Dna Sequencing And Determining Order Of Nucleotides Biology
DNA sequencing refers to the determination of the exact order of nucleotide bases in a molecule of DNA. DNA sequence is crucial for any biological research. Sequences of nucleotides can be determined by the locations of the labelled nuceleotides. The DNA fragments are then separated by gel electrophoresis which are then analysed using different methods of sequence analysis. Such sequence analysis methods include, Sanger dideoxy chain termination, Maxam-Gilbert method. Sanger dideoxy chain termination sequence is the most common method to determine the exact nucleotide sequence. The DNA strand is used as a template which is a strand of DNA which sets the genetic sequence of new strands. DNA polymerase is also used to generate complimentary strands using primers. Primers are strand of nucleic acid that provides as a starting point for DNA replication. Four different PCR reaction mixtures are prepared. Each will contain a percentage of dideoxynucleoside triphosphate (ddNTP) analogs which are building blocks of DNA, to one of the four nucleotides which are ATP, CTP, GTP or TTP. Radio lableld primer is added. ddNTP do not contain 3'-OH group, this prevents the formation of a phosphodiester bond with the nucleotide at 3'end. DNA strands are produced until one of the analogs is included by which the strand is cut. Different lengths of DNA strands will be contained in PCR reactions. The PCR reaction will end with nucleotide which was dideoxylabeled for that specific reaction. Gel electrophoresis is then used to separate the fragments. The sequence of the original template is then determined based on what lengths of strands end with what nucleotide. Presence of fragments can be visualised by using autoradiography.

> _SOURCE MATERIAL_
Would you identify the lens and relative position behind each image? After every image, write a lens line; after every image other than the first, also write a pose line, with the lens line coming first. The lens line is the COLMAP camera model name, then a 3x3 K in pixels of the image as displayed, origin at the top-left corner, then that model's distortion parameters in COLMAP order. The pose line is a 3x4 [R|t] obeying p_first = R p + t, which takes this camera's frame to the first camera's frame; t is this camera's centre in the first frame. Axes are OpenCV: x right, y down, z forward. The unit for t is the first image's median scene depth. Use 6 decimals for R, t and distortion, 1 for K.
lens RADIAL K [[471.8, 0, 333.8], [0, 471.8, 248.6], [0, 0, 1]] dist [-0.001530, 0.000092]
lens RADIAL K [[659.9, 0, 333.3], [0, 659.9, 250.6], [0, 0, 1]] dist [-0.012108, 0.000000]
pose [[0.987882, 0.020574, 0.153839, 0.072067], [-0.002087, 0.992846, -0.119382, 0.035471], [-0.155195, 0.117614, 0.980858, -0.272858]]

> _YOUR TASKS_
1) In the DNA sequencing text, which method is named as the most common way to determine the exact nucleotide sequence?
2) Carry on the DNA sequencing text from its last sentence.
The material has nothing to do with the text on DNA sequencing.

> _RESULTS OF THE TASKS_
1) Sanger dideoxy chain termination.

2)
Sequences of an amino acid of a protein which is encoded by a cloned gene is compared to proteins of known function. With such comparison similarity in sequences can be determined which will then lead to knowing the function of the encoded protein. Amino acid sequence can be found by using automated DNA sequencing. Automated DNA sequencing is a modification of the dideoxy chain termination method. It is carried out by the chain termination procedure. Automated DNA sequencing fluorescent dyes for the detection of the electrophoretically resolved DNA fragments (Rosenblum, Lee, et al., 1997). Fluorescent dyes are used to label DNA fragments which fluoresce when a laser hits them. Fluorescently labelled chain terminators are used such as ddTTP, ddATP, ddGTP and ddCTP. These fluorescent labels are attached to the dideoxynuclotide. Each chain terminated molecule carries a single label at its 3'. The fluorophore has four different colours which are used to label each of the four bases. The fluorescent emissions are collected and the wavelength of the specific colour is determined. Random dye-terminator incorporation makes certain of complete sequencing. The use of thermal cycling and a vector base primer makes this quick and efficient. The strands are separated by PAGE. Fluorescene detectors record each band as it migrates through the gel. Fluorescent signals are detected using an imaging system. The products are loaded into a single well of a polyacrylamide gel which is then runned past the fluorescence detector. The fluorescence detector identifies the fluorescent signal emitted by each band and saves the information on the computer. Advantages of automated sequencing is that fluorescent dye is not a hazardous chemical and is used instead of radioactive isotope. It presents more reliable results, fast and efficient. Moreover, sequence data is directly fed and stored into a computer, etc.
NCBI is a powerful tool for genetic analysis which provides biomedical information, bioinformatic tools and molecular and genomic databases. To know if two genes are homologous computer analysis should be made which is done by computer software programs. BLAST program is widely used to search for homologous sequences in nucleotide and protein databases (Tatusova and Madden, 1999). After the analysis and the statistical significance of the matches if the two genes are homologous it means that they are evolved from a common ancestor. This program can help deduce evolutionary and functional relationships between sequences and also identify members of gene families.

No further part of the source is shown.